The Foreign and Commonwealth Office (FCO) has launched the UK’s first specialist Diplomatic Academy to ensure its staff are able to meet the department’s needs.
Launched last night by foreign secretary Philip Hammond, the academy was originally the brainchild of Hammond’s predecessor William Hague.
Speaking at the launch, academy director Jon Davies – a former head of the FCO’s Middle East Office – said the central aim of the programme is to improve staff skills “at all grades at home or overseas”.
“At the heart of it was a realisation that we didn’t always have the level of knowledge and skills we need for the people in the Foreign Office to do their jobs as well as they should,” he said.

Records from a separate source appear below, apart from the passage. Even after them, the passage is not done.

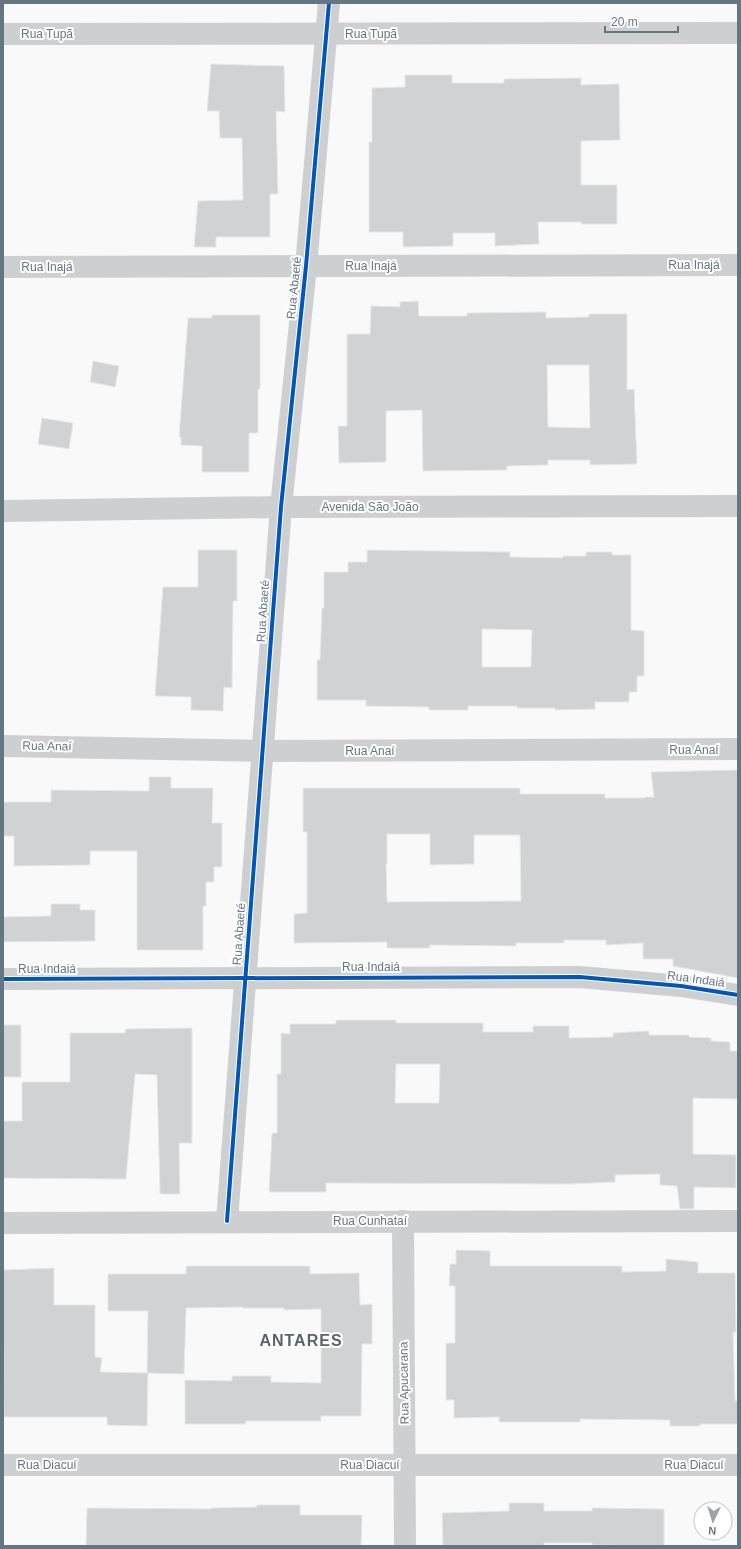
<svg xmlns="http://www.w3.org/2000/svg" width="741" height="1549" font-family="Helvetica,sans-serif">
<rect width="100%" height="100%" fill="#f9f9f9"/>
<g fill="#d0d2d3" stroke="#e8e8e8" fill-rule="evenodd">
<polygon points="211,64 284,66 285,112 276,111 278,194 270,194 270,237 216,237 216,247 194,247 198,201 243,200 242,138 220,138 219,111 207,111"/>
<polygon points="405,75 452,75 452,83 504,83 504,79 581,78 581,85 619,84 620,140 581,141 581,185 617,185 617,224 581,224 581,222 538,222 539,244 495,246 495,233 453,233 453,246 403,247 403,232 369,232 369,142 372,142 372,88 405,87"/>
<path d="M418,301L419,316H467V313L546,312V318L589,317V314H627V390L634,389L637,464L590,465V460H548V465L507,466V470L423,471L422,410L386,411V462L339,463L338,426H347V334H370L371,306L400,307V302ZM547,365H589L590,428L548,427Z"/>
<polygon points="212,315 260,315 260,389 258,389 258,433 249,433 249,472 202,472 202,446 181,445 181,437 179,437 188,318 212,318"/>
<polygon points="93,361 119,366 115,387 90,382"/>
<polygon points="42,418 73,423 69,449 38,444"/>
<polygon points="198,550 237,550 237,601 233,601 232,688 224,687 223,711 191,710 191,697 155,696 163,587 198,587"/>
<path d="M367,550L510,552V557L563,558V556H586V552H612V555H631V630L644,631V676H637V692H629V702H595V709L555,710V708H517V706H468V710H429V707L366,706V700H317V660H320L322,608H324V572H348V562H367ZM482,629L532,630L531,667H482Z"/>
<path d="M738,770V978L673,966V959H643V943L606,945V940H564V943H516V946L430,945V948H387V942L294,943V914L307,913V832H303V788H520V794H605V798H645V797H654L651,772ZM387,834H430V865L474,864V835H520L521,901L387,902L386,864H387Z"/>
<polygon points="149,777 171,777 171,788 213,788 212,823 222,823 222,867 214,867 214,882 206,882 206,906 203,906 203,950 137,950 137,851 90,851 90,865 14,866 14,836 3,836 3,802 51,802 51,790 149,791"/>
<polygon points="51,904 80,904 80,910 95,910 95,941 3,942 3,917 51,916"/>
<path d="M336,1020H396V1023H483V1032H533V1026H569V1038L613,1037V1033L649,1031V1035H689V1037L711,1038V1041L730,1042V1051H738V1099L693,1098V1154L736,1155V1188L694,1187V1209H680L677,1186L660,1185V1174L615,1175V1182L570,1184L326,1183V1192H269L272,1133H277V1074H281V1033L290,1034V1024H336ZM396,1064H440L439,1103H395Z"/>
<rect x="3" y="1025" width="18" height="52"/>
<polygon points="192,1028 192,1143 179,1143 180,1194 160,1194 157,1075 135,1074 126,1179 3,1178 3,1121 22,1121 22,1082 70,1082 70,1033 125,1033 126,1029"/>
<polygon points="456,1250 490,1251 490,1266 622,1266 622,1272 666,1271 666,1259 698,1262 698,1273 735,1273 736,1332 733,1332 735,1401 738,1401 738,1424 700,1424 700,1426 670,1426 670,1420 580,1419 580,1422 499,1422 499,1417 454,1418 454,1400 446,1400 446,1343 455,1343 455,1286 449,1286 450,1264 456,1264"/>
<polygon points="186,1266 310,1266 310,1274 359,1273 360,1305 372,1304 372,1344 362,1344 361,1416 321,1416 321,1421 246,1421 246,1424 185,1424 185,1380 232,1381 232,1376 271,1376 271,1382 321,1383 321,1309 284,1310 284,1308 243,1308 243,1307 186,1308 184,1374 148,1373 147,1426 107,1425 107,1417 4,1417 3,1270 54,1268 54,1305 95,1305 95,1357 102,1358 100,1372 147,1373 148,1311 108,1311 108,1274 186,1274"/>
<polygon points="509,1503 544,1503 544,1511 592,1511 592,1508 664,1509 664,1546 592,1545 592,1543 544,1543 544,1546 443,1546 442,1513 509,1511"/>
<polygon points="257,1505 300,1505 300,1515 362,1515 361,1546 86,1546 87,1508 211,1509 211,1508 257,1507"/>
</g>
<g fill="none" stroke-linecap="round" stroke-linejoin="round">
<g stroke="#cecfd0" stroke-width="22">
<polyline points="3,34 738,33"/>
<polyline points="3,267 738,265"/>
<polyline points="3,511 281,507 738,506"/>
<polyline points="3,746 263,751 738,749"/>
<polyline points="3,979 580,977 681,986 738,995"/>
<polyline points="227,1221 281,507 306,266 329,3"/>
<polyline points="403,1221 405,1546"/>
<polyline points="3,1223 738,1221"/>
<polyline points="3,1465 738,1465"/>
</g>
<g stroke="#fff" stroke-width="6">
<g id="cycleway">
<polyline points="3,979 580,977 681,986 738,995"/>
<polyline points="227,1221 281,507 306,266 329,3"/>
</g>
</g>
<use href="#cycleway" stroke="#0057b8" stroke-width="4"/>
</g>
<g text-anchor="middle" stroke-width="4" stroke-linejoin="round" paint-order="stroke">
<g font-size="12" fill="#657683" stroke="#fff">
<text x="47" y="38">Rua Tupã</text>
<text x="371" y="38">Rua Tupã</text>
<text x="694" y="269">Rua Inajá</text>
<text x="371" y="270">Rua Inajá</text>
<text x="47" y="271">Rua Inajá</text>
<text transform="translate(294 288) rotate(-84)" y="4">Rua Abaeté</text>
<text x="370" y="511">Avenida São João</text>
<text transform="translate(263 611) rotate(-86)" y="4">Rua Abaeté</text>
<text transform="translate(47 746) rotate(1)" y="4">Rua Anaí</text>
<text x="694" y="754">Rua Anaí</text>
<text x="370" y="755">Rua Anaí</text>
<text transform="translate(239 934) rotate(-86)" y="4">Rua Abaeté</text>
<text x="371" y="971">Rua Indaiá</text>
<text x="47" y="973">Rua Indaiá</text>
<text transform="translate(696 979) rotate(8)" y="4">Rua Indaiá</text>
<text x="370" y="1225">Rua Cunhataí</text>
<text transform="translate(404 1383) rotate(-91)" y="4">Rua Apucarana</text>
<text x="47" y="1469">Rua Diacuí</text>
<text x="370" y="1469">Rua Diacuí</text>
<text x="694" y="1469">Rua Diacuí</text>
</g>
<g font-size="16" font-weight="bold" letter-spacing="1" fill="#57646e" stroke="#fff">
<text x="301" y="1346">ANTARES</text>
</g>
</g>
<rect width="741" height="1549" fill="none" stroke="#657683" stroke-width="8"/>
<g transform="translate(713 1521) rotate(184)"><circle r="19" fill="#ffffff" stroke="#c1c8cd"/>
<path d="M0-3L7 15L0 10L-7 15Z" fill="#99a4ac"/>
<text y="-6" font-size="11" font-weight="bold" text-anchor="middle" fill="#657683">N</text>
</g>
<path d="M605 26v6h73v-6" fill="none" stroke="#657683" stroke-width="2"/>
<text x="611" y="26" font-size="12" fill="#657683" stroke="#ffffff" stroke-width="3" paint-order="stroke">20 m</text>
</svg>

The academy comprises 11 faculties, which offer modules in international policy, economics, languages and law. Qualifications are divided into three levels: foundation, practitioner and expert.

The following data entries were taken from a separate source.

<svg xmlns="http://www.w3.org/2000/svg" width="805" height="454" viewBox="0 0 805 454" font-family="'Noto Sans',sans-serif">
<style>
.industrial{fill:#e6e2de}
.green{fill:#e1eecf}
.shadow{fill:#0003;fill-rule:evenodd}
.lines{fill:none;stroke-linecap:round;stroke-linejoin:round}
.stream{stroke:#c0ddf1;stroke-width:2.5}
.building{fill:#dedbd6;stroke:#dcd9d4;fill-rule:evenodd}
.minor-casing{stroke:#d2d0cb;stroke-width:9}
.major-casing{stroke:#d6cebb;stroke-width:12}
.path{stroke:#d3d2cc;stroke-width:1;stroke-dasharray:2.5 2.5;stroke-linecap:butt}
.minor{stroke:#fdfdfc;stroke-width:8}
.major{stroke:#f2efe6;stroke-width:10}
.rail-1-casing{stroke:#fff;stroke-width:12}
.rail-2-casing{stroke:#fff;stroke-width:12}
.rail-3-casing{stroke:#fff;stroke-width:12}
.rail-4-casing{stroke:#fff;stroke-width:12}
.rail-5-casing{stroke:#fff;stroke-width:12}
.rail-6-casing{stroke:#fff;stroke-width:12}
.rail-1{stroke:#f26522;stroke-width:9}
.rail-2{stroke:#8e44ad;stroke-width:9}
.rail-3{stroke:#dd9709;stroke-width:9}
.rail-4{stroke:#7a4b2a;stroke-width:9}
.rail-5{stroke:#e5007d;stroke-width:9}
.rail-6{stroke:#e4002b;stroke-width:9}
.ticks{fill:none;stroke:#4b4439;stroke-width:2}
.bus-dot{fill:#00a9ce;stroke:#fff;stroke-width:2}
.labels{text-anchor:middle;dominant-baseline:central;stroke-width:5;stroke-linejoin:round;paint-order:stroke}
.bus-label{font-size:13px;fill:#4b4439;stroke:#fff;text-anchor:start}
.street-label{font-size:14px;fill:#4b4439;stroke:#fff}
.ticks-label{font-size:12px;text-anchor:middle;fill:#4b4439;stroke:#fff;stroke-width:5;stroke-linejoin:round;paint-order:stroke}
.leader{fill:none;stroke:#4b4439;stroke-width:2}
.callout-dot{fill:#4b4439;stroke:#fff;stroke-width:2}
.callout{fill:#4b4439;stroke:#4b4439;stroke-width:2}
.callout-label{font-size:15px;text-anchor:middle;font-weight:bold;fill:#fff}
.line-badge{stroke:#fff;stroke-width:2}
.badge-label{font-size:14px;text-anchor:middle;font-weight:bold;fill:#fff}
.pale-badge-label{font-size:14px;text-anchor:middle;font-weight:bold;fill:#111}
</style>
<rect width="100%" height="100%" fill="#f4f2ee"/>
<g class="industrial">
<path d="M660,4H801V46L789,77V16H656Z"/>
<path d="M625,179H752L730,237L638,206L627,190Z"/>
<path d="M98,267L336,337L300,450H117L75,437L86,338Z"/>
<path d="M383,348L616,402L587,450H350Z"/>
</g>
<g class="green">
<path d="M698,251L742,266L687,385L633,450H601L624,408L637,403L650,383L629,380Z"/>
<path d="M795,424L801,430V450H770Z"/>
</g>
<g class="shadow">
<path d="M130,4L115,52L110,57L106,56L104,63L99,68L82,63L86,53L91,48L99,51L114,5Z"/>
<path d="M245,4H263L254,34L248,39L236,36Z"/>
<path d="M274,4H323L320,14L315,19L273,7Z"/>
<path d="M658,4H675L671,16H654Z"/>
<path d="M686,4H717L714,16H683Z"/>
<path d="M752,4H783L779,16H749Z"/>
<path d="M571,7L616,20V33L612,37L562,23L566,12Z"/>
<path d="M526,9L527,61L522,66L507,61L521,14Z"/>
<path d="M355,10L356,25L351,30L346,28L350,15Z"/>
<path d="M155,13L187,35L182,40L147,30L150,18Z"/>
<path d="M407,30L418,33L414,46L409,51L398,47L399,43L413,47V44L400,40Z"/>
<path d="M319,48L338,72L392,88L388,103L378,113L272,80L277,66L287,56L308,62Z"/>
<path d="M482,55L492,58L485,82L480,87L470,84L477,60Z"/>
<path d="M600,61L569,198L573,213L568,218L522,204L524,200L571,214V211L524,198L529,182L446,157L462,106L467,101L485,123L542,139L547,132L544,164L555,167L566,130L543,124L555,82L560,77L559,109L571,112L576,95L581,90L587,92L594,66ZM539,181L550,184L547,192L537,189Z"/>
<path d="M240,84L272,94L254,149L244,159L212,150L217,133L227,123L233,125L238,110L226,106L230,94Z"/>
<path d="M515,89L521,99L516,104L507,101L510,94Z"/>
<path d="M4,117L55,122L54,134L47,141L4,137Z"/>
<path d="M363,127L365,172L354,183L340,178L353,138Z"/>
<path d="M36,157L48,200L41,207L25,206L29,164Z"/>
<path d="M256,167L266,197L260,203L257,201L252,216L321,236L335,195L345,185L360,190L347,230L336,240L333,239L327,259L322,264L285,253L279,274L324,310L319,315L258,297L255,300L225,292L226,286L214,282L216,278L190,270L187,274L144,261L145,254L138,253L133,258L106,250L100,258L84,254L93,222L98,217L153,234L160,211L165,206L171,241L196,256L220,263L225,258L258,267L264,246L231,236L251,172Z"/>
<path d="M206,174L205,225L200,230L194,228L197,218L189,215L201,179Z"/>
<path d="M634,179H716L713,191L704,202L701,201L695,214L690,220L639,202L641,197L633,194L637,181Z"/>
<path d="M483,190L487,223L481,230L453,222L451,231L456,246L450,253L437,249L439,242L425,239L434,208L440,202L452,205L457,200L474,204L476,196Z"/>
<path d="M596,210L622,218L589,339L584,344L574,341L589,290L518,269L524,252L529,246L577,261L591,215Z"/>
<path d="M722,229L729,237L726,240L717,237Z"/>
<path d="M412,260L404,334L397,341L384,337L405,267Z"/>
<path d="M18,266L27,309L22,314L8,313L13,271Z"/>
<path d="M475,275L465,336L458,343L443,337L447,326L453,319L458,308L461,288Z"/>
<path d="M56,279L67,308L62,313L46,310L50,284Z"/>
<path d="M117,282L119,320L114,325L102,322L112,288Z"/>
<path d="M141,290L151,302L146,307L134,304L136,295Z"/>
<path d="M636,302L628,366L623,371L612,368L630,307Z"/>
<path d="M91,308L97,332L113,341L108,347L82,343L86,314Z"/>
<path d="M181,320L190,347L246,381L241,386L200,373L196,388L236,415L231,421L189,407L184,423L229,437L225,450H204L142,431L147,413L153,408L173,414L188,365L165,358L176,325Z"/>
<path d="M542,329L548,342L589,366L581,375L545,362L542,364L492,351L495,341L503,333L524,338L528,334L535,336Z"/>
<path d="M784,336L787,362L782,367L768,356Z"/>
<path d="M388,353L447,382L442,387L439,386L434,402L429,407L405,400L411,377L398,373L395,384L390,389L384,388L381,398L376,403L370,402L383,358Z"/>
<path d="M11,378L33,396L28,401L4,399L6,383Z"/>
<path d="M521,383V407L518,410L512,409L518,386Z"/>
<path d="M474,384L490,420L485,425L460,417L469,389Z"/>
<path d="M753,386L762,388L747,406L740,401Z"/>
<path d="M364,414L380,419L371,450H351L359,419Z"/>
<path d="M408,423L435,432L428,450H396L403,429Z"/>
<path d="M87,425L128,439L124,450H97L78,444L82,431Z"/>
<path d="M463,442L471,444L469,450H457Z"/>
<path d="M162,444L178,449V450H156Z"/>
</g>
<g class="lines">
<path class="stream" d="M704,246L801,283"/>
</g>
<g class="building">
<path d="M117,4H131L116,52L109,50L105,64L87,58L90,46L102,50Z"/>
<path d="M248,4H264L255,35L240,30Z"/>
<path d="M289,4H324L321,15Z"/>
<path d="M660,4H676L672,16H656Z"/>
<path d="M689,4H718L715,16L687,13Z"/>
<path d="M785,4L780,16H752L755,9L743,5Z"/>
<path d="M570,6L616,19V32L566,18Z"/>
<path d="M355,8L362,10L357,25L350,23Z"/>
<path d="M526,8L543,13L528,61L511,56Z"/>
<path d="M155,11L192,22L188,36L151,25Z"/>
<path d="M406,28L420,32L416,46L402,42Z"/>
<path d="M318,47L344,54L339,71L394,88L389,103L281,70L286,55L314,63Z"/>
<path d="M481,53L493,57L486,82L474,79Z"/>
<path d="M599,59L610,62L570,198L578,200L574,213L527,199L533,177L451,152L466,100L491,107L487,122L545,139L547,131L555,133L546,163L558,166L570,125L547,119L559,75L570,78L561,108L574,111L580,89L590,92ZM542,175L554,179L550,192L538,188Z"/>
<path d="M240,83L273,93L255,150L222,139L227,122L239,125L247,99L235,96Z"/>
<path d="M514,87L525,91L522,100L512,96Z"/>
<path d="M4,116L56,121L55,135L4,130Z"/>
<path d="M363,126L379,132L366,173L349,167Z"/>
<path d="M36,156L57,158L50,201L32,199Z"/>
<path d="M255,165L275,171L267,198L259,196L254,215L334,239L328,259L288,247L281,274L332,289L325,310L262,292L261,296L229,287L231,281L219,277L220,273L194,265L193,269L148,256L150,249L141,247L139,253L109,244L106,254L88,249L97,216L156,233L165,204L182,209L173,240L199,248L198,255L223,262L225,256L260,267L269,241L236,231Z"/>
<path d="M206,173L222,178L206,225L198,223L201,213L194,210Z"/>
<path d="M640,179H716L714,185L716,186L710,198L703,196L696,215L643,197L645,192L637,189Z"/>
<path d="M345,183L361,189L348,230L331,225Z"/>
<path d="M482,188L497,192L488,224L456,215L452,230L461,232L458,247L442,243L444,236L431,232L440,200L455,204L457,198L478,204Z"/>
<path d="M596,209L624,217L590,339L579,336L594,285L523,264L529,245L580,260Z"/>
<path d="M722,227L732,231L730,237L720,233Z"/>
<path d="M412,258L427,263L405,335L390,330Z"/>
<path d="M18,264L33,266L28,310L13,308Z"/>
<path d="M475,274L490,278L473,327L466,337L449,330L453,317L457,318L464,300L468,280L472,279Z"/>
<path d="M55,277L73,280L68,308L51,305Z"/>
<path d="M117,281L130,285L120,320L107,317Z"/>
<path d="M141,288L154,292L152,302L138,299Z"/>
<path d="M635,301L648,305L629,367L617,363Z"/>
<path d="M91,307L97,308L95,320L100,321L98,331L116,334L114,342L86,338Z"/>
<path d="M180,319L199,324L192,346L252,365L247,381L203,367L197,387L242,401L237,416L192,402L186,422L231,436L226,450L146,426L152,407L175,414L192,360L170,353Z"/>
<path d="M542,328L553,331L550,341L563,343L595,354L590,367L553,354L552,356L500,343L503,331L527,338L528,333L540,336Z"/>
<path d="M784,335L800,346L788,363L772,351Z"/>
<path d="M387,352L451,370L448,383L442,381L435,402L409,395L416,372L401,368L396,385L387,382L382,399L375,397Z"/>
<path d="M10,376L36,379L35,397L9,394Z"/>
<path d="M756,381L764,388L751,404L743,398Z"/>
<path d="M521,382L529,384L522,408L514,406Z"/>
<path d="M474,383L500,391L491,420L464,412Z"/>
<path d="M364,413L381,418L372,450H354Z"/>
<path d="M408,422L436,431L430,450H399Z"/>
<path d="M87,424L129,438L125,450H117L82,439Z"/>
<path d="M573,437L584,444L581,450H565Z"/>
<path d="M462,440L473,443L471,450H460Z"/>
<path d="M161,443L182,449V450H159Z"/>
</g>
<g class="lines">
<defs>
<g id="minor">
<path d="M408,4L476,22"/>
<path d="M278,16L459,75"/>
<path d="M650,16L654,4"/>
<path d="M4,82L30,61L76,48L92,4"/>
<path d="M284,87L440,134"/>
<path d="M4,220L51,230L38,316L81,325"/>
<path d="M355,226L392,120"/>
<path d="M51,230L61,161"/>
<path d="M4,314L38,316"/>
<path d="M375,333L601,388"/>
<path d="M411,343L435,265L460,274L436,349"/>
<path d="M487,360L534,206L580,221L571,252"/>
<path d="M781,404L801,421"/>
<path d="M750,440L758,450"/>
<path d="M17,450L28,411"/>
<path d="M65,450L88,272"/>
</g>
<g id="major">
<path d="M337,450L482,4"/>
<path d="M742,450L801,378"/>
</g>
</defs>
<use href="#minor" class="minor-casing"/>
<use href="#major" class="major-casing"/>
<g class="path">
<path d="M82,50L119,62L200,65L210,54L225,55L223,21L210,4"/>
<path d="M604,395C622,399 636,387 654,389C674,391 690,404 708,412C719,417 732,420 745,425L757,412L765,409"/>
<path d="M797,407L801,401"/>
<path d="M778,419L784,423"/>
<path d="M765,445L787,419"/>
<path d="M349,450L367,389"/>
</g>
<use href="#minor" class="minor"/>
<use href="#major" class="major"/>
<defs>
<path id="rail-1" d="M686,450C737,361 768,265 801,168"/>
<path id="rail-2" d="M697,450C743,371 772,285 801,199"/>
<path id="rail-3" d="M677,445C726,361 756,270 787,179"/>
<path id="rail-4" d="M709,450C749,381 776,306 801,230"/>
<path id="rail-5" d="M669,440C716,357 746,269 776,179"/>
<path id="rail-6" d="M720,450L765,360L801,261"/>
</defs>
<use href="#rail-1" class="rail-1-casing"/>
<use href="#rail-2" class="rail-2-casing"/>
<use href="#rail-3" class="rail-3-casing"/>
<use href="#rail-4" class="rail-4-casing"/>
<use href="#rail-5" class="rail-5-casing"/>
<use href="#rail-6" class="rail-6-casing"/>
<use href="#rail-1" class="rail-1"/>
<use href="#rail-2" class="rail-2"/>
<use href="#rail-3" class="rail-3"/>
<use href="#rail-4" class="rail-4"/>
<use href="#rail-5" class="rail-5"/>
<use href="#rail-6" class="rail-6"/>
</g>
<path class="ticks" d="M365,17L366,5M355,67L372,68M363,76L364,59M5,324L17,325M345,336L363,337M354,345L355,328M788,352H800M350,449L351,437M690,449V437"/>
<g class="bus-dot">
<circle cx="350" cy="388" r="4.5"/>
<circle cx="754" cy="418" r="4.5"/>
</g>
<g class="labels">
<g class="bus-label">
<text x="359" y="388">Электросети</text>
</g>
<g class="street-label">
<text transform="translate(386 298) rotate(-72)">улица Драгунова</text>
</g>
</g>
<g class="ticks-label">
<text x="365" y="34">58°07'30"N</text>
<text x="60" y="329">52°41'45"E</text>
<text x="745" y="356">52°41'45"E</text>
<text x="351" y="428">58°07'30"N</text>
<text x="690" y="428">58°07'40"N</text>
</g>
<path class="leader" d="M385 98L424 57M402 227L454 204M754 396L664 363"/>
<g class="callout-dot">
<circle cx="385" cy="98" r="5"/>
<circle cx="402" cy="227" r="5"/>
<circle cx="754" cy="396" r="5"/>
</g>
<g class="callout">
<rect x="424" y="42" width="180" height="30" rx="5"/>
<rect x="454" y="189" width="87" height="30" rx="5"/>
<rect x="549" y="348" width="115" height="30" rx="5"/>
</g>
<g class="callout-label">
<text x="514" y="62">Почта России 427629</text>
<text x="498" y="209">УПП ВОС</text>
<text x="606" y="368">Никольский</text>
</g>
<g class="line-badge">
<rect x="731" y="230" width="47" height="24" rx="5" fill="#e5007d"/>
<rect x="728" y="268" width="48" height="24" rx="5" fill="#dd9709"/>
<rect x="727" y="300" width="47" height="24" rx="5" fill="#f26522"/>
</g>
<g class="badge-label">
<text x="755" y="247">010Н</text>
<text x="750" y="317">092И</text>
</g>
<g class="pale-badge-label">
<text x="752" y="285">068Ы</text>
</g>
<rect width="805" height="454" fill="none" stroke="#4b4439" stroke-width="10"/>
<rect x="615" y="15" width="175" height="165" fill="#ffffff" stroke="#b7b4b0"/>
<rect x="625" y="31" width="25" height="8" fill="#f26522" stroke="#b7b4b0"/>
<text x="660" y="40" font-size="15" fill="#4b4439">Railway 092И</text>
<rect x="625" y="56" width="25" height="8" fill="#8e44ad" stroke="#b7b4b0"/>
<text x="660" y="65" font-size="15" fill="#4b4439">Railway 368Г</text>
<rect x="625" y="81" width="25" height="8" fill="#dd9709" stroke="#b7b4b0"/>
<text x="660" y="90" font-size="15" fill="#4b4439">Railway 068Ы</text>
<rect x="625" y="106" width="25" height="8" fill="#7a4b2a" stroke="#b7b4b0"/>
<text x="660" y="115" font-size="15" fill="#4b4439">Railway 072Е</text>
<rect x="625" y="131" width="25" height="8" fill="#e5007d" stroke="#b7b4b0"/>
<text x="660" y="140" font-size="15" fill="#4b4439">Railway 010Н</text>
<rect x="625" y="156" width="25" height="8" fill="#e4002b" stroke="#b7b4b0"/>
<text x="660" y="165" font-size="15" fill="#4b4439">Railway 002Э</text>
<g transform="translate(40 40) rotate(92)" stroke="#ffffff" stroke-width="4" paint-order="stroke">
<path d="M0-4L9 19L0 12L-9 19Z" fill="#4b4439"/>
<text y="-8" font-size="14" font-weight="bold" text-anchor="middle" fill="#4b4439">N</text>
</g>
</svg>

The first foundation level modules, all of which will be available online, are expected to go live this April and are likely to be accredited by City & Guilds.
Last year, Defence Select Committee chair Rory Stewart criticised the FCO for prioritising management skills over local expertise in its overseas staff and called for “more emphasis on language, political reporting, and deep country knowledge”.
Asked by CSW whether the academy will address Stewart’s concerns, Davies said that while both the practitioner and expert levels aim to equip staff with the necessary practical and country-specific knowledge, the main aim of the academy is to improve learning and ensure it is consistent across the board.
“The academy is more about making sure the learning is really good, really well focused, so that when you do go out there, we’ve given them the foundation and the fundamentals so that they can go and really learn,” he said.
However, he added: “We will do what we can to make sure that the regional knowledge, and the country-specific knowledge that I know he [Rory Stewart] has talked about is something that is done here as well.”